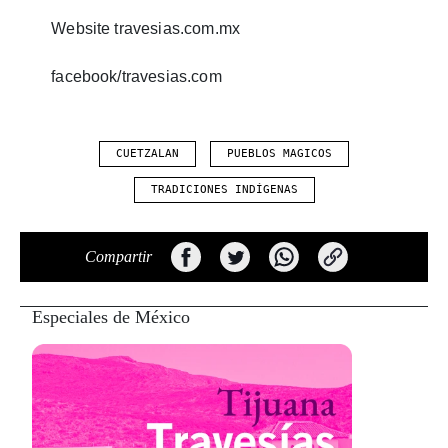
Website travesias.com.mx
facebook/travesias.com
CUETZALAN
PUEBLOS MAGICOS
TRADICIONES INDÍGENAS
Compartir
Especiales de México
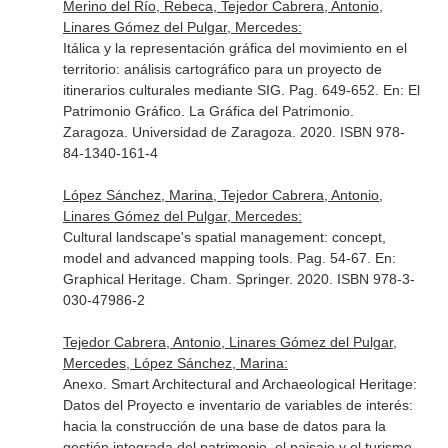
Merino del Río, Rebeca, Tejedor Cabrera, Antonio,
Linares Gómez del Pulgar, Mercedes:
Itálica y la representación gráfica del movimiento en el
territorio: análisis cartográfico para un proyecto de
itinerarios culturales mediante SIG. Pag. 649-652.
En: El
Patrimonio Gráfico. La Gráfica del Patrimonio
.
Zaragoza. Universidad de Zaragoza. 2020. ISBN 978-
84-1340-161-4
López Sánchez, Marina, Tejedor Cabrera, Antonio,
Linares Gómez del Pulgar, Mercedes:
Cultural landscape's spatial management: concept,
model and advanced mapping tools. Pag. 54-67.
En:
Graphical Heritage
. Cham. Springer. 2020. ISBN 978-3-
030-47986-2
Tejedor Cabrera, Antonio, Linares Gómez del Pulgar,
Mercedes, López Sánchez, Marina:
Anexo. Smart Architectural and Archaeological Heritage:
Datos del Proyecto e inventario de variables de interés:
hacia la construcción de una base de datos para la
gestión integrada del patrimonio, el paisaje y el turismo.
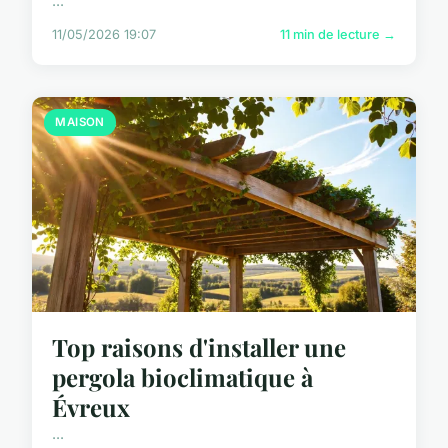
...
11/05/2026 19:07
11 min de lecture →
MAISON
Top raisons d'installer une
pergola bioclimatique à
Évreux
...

-.-.-

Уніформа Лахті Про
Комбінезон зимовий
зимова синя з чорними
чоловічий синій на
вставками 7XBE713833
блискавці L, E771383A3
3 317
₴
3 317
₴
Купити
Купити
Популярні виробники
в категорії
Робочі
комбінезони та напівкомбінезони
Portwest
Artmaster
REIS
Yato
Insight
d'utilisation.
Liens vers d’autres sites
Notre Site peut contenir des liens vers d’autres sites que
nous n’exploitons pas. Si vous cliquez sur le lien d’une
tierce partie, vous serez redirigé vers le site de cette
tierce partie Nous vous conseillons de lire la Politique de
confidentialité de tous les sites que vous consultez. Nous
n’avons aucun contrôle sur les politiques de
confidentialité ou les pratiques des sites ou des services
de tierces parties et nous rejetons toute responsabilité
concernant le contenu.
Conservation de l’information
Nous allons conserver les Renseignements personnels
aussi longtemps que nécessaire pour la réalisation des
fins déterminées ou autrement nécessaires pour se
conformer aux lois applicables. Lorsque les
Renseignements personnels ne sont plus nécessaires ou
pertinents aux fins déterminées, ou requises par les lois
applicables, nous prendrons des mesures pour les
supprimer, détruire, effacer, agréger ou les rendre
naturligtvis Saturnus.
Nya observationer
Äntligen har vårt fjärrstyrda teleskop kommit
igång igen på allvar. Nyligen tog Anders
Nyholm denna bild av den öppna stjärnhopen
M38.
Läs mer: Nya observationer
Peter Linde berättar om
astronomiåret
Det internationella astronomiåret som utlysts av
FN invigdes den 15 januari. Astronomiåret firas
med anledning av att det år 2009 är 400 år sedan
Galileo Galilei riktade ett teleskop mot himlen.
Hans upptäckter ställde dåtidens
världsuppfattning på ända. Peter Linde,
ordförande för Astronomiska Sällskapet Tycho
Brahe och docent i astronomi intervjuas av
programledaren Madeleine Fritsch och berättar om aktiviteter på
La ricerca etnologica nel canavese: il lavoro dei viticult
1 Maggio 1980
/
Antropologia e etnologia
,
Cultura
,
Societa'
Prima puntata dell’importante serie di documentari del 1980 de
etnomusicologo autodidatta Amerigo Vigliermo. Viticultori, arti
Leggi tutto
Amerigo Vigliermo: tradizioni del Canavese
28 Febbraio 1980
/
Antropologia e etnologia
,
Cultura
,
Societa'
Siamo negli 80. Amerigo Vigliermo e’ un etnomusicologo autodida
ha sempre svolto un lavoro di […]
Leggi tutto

-.-.-

# Work instruction
Retype the stretch of the listing from the line containing "Уніформа Лахті Про" through the line containing "pertinents aux fins", keeping both of those lines.

# Written solution
Уніформа Лахті Про
Комбінезон зимовий
зимова синя з чорними
чоловічий синій на
вставками 7XBE713833
блискавці L, E771383A3
3 317
₴
3 317
₴
Купити
Купити
Популярні виробники
в категорії
Робочі
комбінезони та напівкомбінезони
Portwest
Artmaster
REIS
Yato
Insight
d'utilisation.
Liens vers d’autres sites
Notre Site peut contenir des liens vers d’autres sites que
nous n’exploitons pas. Si vous cliquez sur le lien d’une
tierce partie, vous serez redirigé vers le site de cette
tierce partie Nous vous conseillons de lire la Politique de
confidentialité de tous les sites que vous consultez. Nous
n’avons aucun contrôle sur les politiques de
confidentialité ou les pratiques des sites ou des services
de tierces parties et nous rejetons toute responsabilité
concernant le contenu.
Conservation de l’information
Nous allons conserver les Renseignements personnels
aussi longtemps que nécessaire pour la réalisation des
fins déterminées ou autrement nécessaires pour se
conformer aux lois applicables. Lorsque les
Renseignements personnels ne sont plus nécessaires ou
pertinents aux fins déterminées, ou requises par les lois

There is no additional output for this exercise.